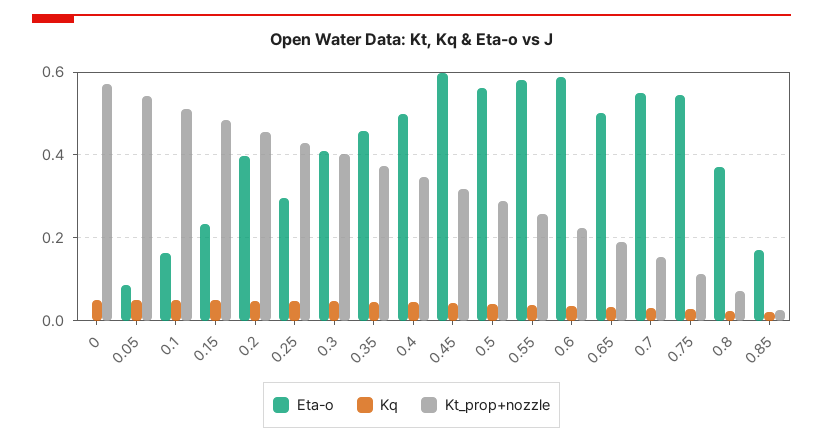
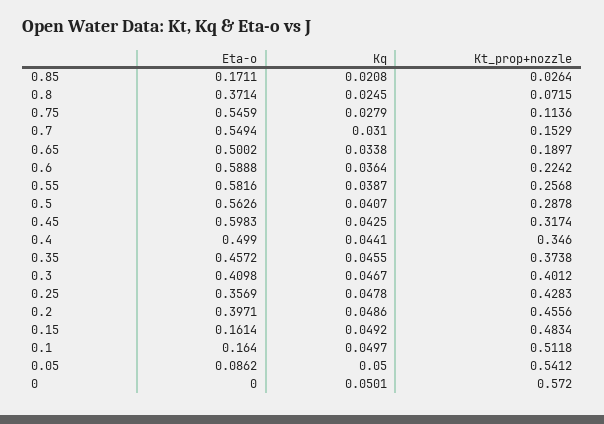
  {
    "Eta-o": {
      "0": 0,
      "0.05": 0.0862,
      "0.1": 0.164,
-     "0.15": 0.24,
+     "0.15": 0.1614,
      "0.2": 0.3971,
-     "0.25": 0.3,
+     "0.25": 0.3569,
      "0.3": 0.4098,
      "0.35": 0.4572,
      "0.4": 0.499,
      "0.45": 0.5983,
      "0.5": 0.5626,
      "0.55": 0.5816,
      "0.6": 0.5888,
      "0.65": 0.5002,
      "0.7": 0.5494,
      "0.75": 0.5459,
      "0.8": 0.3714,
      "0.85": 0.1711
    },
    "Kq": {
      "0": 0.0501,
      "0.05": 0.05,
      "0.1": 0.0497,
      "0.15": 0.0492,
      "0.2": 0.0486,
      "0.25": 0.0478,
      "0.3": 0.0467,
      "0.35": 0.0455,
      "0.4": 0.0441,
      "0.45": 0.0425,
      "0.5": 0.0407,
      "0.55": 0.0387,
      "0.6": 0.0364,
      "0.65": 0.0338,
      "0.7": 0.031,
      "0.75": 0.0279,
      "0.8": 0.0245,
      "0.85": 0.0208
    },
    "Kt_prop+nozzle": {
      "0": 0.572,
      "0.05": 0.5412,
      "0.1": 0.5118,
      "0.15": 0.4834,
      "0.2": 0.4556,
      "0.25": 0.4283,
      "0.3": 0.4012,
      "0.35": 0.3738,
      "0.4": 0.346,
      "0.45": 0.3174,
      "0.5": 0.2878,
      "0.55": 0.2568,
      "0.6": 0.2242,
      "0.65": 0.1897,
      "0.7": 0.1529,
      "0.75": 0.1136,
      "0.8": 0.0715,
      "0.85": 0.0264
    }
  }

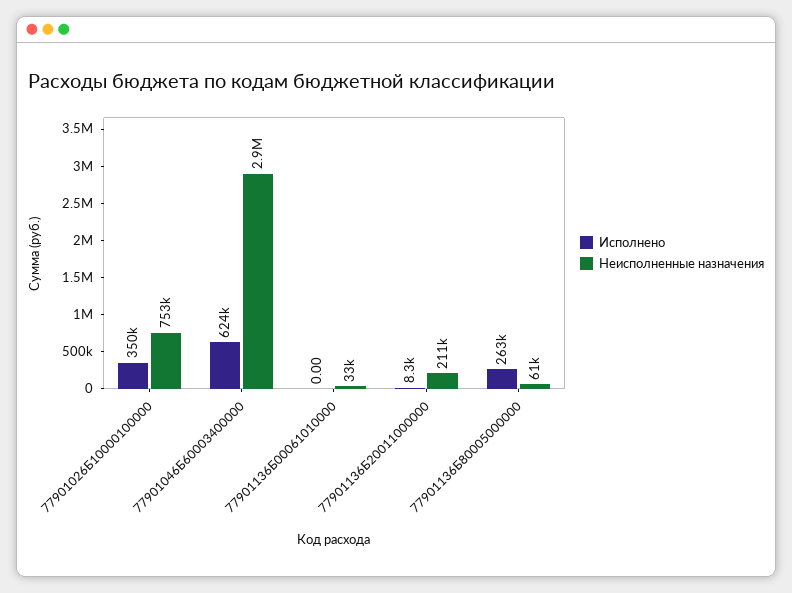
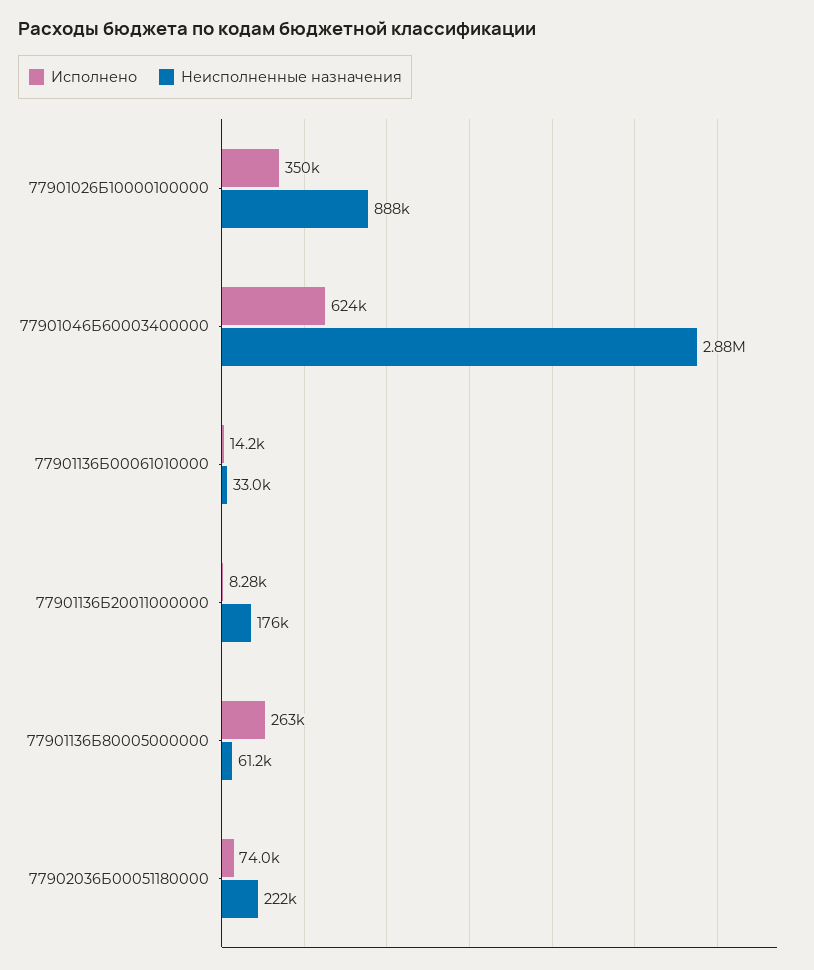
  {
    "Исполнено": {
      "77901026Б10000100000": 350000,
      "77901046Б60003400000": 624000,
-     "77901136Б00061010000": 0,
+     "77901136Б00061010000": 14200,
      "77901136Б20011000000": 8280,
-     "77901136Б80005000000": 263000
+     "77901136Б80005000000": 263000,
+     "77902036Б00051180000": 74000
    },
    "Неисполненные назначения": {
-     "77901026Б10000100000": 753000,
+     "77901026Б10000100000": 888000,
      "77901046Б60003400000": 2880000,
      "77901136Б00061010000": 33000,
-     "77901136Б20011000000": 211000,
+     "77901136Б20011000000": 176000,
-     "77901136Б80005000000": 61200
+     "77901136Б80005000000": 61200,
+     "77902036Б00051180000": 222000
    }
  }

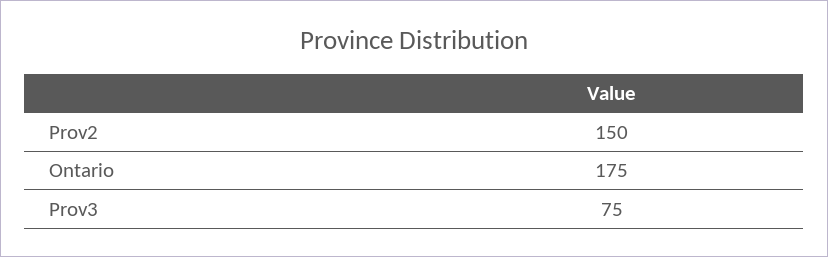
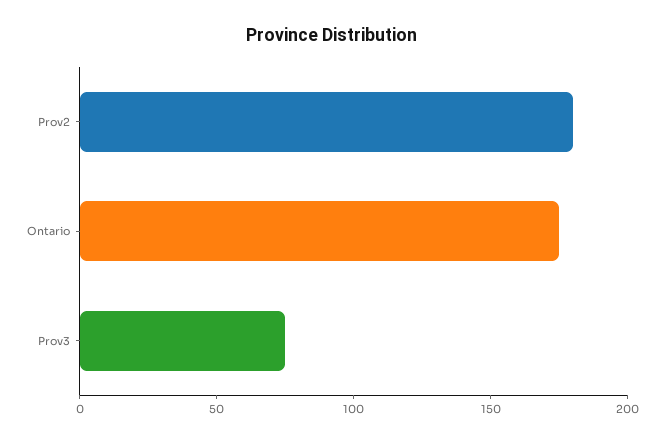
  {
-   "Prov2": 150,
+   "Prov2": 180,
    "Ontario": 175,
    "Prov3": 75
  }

========================================

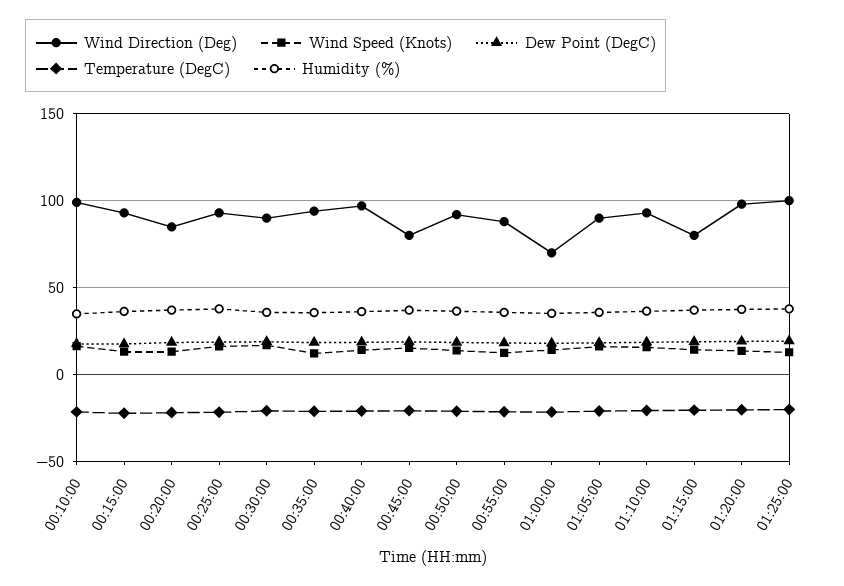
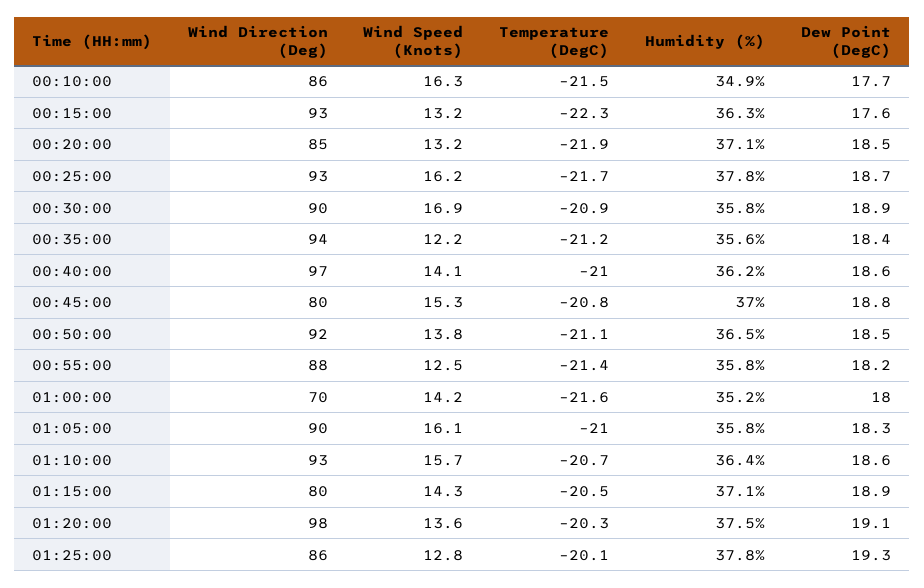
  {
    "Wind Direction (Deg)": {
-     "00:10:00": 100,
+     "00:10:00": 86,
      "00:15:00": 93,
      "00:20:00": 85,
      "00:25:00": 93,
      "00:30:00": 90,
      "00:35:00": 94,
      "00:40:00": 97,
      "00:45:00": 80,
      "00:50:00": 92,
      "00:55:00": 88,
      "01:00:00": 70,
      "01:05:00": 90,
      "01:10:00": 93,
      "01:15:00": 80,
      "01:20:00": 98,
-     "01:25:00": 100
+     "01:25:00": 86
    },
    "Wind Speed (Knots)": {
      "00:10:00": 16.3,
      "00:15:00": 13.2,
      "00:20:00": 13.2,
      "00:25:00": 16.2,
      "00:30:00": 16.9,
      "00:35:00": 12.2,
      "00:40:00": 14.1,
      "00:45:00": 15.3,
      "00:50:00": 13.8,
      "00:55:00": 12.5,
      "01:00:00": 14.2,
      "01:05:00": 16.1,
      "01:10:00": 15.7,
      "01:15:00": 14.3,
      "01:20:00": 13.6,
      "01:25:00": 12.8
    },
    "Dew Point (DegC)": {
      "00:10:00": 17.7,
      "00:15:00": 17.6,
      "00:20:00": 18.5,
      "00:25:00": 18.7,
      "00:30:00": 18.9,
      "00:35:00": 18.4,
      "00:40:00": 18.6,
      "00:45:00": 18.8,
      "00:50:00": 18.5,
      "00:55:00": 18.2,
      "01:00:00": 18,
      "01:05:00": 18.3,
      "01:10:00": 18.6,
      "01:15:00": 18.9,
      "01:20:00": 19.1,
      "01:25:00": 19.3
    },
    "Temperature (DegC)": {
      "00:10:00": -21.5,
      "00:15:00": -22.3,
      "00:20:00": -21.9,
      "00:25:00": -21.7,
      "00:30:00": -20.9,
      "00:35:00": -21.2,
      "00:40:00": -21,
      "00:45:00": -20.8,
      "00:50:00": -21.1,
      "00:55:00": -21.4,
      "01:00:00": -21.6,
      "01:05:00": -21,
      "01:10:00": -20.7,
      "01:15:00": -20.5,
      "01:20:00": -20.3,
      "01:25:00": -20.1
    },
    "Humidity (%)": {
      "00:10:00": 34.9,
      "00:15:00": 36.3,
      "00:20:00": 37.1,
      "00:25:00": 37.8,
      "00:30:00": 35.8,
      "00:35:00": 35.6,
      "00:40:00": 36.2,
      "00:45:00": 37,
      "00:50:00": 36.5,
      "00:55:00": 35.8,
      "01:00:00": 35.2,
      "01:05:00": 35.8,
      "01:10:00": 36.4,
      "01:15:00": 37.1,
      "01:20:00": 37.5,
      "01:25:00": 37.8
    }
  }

========================================

Assignment> Extract every line containing the string "Wind" from the material.

Answer area>
    "Wind Direction (Deg)": {
    "Wind Speed (Knots)": {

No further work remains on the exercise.